I have a matrix of size $n \times n$, where diagonal entries are $n-1$ and non-diagonal entries are $2n-2$. I have solved for $2 \times 2$ and $3 \times 3$ matrices, but not getting for $n \times n$ matrix. Now I want to find its characteristic equation and it's polynomial. Please, any suggestions.
For the matrix $n \times n$, where diagonal entries zero and non-diagonal entries are $2n-2$, I have got the value $4(n-1)^2$.
On
Since this may be a homework question, I will work it out for the specific case $n=4$; the general case follows as an exercise. The following solution uses the fact that determinants are not affected by adding one row to another.

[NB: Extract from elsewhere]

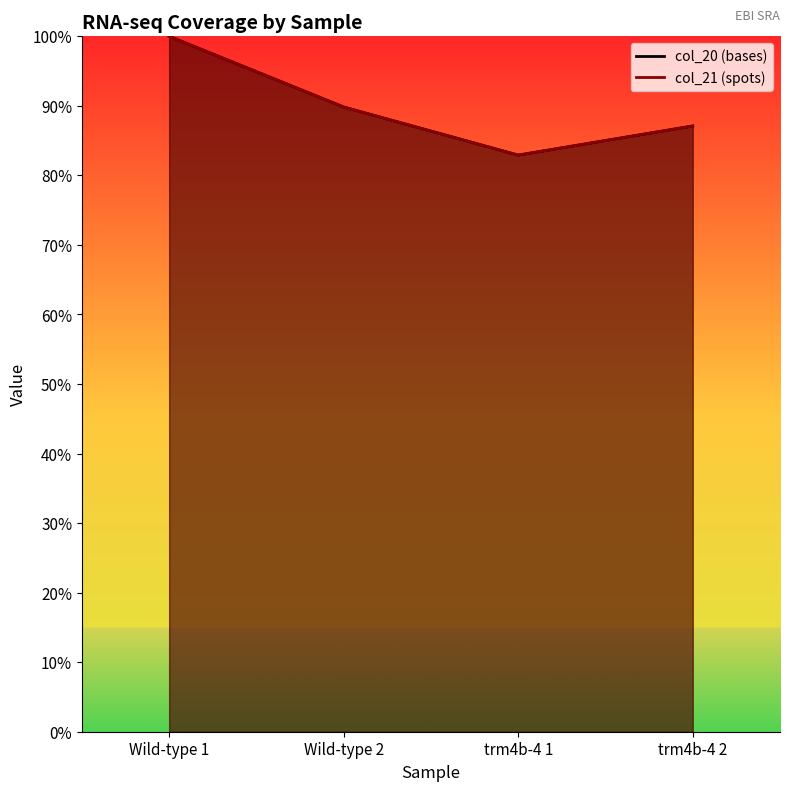

What is the value of the col_20 (bases) point at the 3rd from the left?

82.9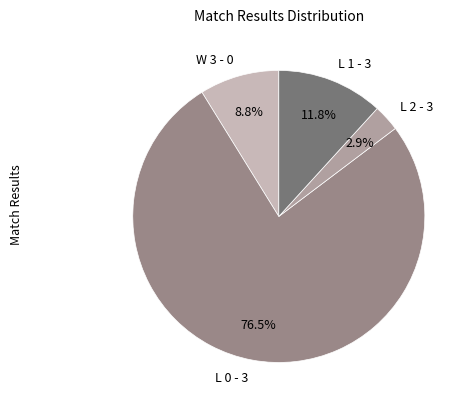

To the nearest percent, what is the difference between the largest and smallest slice percentages?

74%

The characteristic polynomial is
$$p(x)=\det{\begin{pmatrix}3-x&6&6&6\\6&3-x&6&6\\6&6&3-x&6\\6&6&6&3-x\end{pmatrix}}$$
Subtract the last row from each row:
\begin{align*}p(x)&=\det{\begin{pmatrix}-3-x&0&0&3+x\\0&-3-x&0&3+x\\0&0&-3-x&3+x\\6&6&6&3-x\end{pmatrix}}\\ &=(3+x)^3\det{\begin{pmatrix}-1&0&0&1\\0&-1&0&1\\0&0&-1&1\\6&6&6&3-x\end{pmatrix}}\\ &=(3+x)^3\det{\begin{pmatrix}-1&0&0&1\\0&-1&0&1\\0&0&-1&1\\0&0&0&21-x\end{pmatrix}}\end{align*} In the last determinant, 6 times each row is added to the last row. Hence
$$p(x)=(x+3)^3(x-21)$$
For an $n\times n$ matrix, the polynomial should work out to $(-1)^n(x+n-1)^{n-1}(x-(n-1)(2n-1))$.

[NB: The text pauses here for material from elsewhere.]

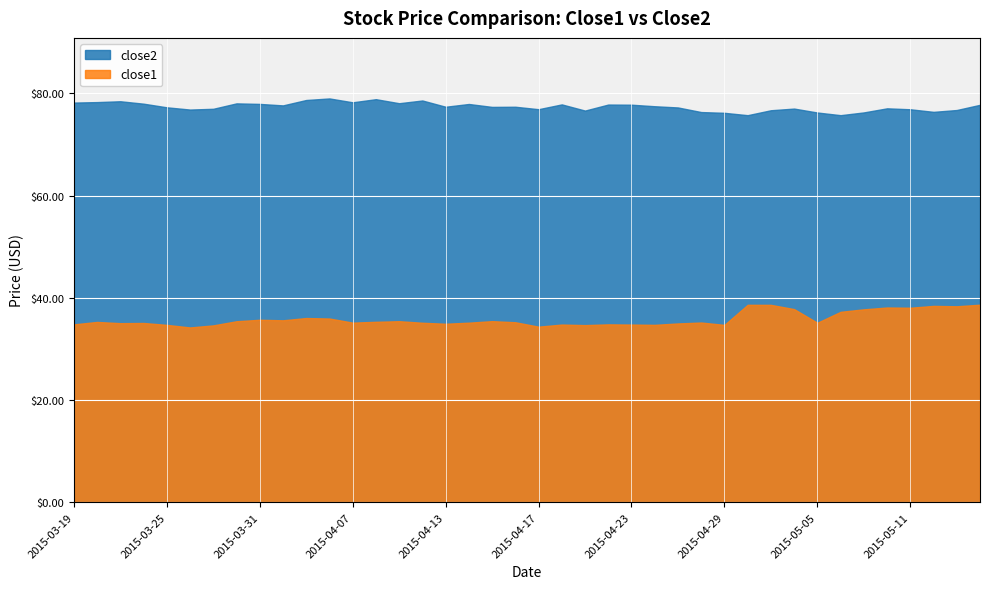

Is the value of close1 at 2015-03-25 greater than the value of close2 at 2015-05-12?

No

Let's try a simpler looking problem:
Consider the matrix $$A = \begin{pmatrix} 2 & 1 & 1 & 1 \\ 1 & 2 & 1 & 1 \\ 1 & 1 & 2 & 1 \\ 1 & 1 & 1 & 2 \end{pmatrix}.$$
We know that if $\lambda_1, \dots, \lambda_m$ are the eigenvalues of $A$ then its characteristic polynomial looks something like $f(x) = (x - \lambda_1)^{k_1} \cdots (x-\lambda_m)^{k_m}$.
Some suggestions: 1. Find what the eigenvalues are.
Find what dimensions that the eigenspaces are (i.e. how many linearly independent eigenvectors you have for a given eigenvalue).
Hopefully the eigenspaces give you enough information so you can try to construct the characteristic polynomial from that.